Okuma parçası »
Raporlarda ortaya çıktı: Bartın'daki facia 'geliyorum' demiş

Abone ol

Rehberlik ve Teftiş Başkanlığı’nın raporlarında maden ocaklarının ilkel teknikler kullandığı, pek çok konuda mevzuata aykırılıkların olduğu belirtilerek ‘‘İhmallerin iş kazası sayısını artırması muhtemel’’ denildi.

Bartın Amasra’da meydana gelen maden katliamı, gözlerin diğer maden ocaklarının durumuna çevrilmesine neden oldu. Çalışma ve Sosyal Güvenlik Bakanlığı Rehberlik ve Teftiş Başkanlığı’nın geçmiş yıllarda hazırladığı raporlar da tıpkı Sayıştaş raporları gibi madenlerdeki mevzuata aykırı hususları ortaya koyuyor. Raporlarda, ilkel üretim tekniklerinin kullanıldığı sektörün iş güvenliği açısından ciddi riskler barındırdığına dikkat çekilerek “Tekrarlanan iş sağlığı ve güvenliği ihmallerinin iş kazası sayısını artırması muhtemeldir” ifadelerinin yer alması dikkat çekti.

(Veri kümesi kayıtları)
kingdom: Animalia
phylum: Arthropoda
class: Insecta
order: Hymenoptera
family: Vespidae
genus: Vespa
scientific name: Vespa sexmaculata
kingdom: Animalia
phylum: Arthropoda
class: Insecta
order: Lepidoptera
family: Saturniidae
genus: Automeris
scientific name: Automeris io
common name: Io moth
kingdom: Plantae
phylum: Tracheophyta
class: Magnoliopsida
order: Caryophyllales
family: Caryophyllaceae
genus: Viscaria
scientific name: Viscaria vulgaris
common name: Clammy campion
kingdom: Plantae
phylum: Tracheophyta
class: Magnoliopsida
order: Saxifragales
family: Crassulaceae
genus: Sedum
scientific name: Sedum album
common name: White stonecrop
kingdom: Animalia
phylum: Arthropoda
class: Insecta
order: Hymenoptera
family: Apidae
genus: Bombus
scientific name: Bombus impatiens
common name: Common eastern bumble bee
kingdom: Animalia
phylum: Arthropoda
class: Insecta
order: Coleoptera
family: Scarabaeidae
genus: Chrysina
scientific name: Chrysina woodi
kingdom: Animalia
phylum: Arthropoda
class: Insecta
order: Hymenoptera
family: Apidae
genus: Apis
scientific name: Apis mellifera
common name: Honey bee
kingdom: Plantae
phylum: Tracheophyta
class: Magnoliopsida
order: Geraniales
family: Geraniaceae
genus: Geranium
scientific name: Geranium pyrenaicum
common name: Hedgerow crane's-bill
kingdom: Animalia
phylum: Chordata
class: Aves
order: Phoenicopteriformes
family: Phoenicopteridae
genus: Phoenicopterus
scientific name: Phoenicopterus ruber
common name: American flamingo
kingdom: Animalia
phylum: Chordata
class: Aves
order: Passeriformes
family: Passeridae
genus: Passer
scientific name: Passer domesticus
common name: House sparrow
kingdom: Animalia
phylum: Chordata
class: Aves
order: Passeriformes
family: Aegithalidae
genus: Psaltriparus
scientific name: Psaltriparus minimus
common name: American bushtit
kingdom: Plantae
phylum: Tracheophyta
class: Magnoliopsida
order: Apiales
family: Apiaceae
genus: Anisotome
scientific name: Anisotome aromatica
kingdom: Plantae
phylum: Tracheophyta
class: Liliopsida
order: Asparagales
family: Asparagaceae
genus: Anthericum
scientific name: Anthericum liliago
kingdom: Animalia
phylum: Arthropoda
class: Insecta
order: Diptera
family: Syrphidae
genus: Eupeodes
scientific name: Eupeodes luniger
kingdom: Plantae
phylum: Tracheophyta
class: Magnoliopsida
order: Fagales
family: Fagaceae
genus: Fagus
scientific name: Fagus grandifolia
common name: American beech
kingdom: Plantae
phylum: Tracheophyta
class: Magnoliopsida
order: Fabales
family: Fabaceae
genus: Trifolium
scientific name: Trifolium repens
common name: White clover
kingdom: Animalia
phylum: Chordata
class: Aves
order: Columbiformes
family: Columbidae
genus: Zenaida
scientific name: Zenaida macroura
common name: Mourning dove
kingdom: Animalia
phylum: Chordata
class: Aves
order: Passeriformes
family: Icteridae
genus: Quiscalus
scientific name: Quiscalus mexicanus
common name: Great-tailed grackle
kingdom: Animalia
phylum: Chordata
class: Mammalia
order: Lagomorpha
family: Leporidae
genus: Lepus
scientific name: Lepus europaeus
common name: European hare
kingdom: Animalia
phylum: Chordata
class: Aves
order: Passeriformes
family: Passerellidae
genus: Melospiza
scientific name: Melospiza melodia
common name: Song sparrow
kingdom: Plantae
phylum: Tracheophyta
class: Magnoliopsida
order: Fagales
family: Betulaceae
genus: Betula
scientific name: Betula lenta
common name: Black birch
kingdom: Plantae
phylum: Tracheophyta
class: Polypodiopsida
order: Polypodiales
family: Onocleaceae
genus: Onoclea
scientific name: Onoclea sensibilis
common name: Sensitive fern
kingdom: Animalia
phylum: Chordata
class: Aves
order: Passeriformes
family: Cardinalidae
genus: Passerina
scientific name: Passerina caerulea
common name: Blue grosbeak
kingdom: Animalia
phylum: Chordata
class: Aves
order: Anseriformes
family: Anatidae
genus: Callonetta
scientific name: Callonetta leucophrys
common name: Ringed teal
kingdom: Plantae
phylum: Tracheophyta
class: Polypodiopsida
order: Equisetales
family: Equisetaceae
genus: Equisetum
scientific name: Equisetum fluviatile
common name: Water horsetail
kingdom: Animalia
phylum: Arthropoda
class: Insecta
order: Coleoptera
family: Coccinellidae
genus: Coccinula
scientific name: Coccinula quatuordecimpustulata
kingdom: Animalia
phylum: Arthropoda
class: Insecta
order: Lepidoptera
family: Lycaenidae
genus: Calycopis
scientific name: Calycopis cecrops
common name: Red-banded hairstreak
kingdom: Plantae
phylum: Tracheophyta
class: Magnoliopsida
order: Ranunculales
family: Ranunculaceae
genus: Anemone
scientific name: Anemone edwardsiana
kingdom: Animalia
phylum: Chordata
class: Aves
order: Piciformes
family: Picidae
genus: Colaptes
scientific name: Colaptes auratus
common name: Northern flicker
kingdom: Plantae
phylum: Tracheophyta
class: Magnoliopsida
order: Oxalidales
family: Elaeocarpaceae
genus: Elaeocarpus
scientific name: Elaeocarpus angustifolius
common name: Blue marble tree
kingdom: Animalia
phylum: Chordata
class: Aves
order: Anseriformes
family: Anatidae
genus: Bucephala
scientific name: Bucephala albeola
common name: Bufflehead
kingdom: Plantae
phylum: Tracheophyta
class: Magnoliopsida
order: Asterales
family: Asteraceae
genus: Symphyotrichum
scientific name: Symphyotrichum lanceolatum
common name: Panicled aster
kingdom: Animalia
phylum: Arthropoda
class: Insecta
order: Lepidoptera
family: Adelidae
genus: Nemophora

Verilen görev 1 »
Okuma parçasından "Raporlarda ortaya çıktı: Bartın'daki" sözcüklerinin geçtiği yerden başlayan bölümü değiştirmeden döndürün ve "artırması muhtemel’’ denildi." sözcüklerinden sonra durun.
Verilen görev 2 »
Okuma parçasına göre şu soruları yanıtlayın:
(a) Maden katliamı hangi ilçede meydana geldi?
(b) Sözü edilen raporları hangi bakanlığın hangi başkanlığı hazırladı?
(c) Raporlarda sektörde ne tür üretim teknikleri kullanıldığı belirtiliyor?
Yanıt verirken yalnızca okuma parçasına dayanın.

Doğru sonuç 1 »
Raporlarda ortaya çıktı: Bartın'daki facia 'geliyorum' demiş

Abone ol

Rehberlik ve Teftiş Başkanlığı’nın raporlarında maden ocaklarının ilkel teknikler kullandığı, pek çok konuda mevzuata aykırılıkların olduğu belirtilerek ‘‘İhmallerin iş kazası sayısını artırması muhtemel’’ denildi.

Doğru sonuç 2 »
(a) Bartın'ın Amasra ilçesinde.
(b) Çalışma ve Sosyal Güvenlik Bakanlığı'nın Rehberlik ve Teftiş Başkanlığı.
(c) İlkel üretim teknikleri.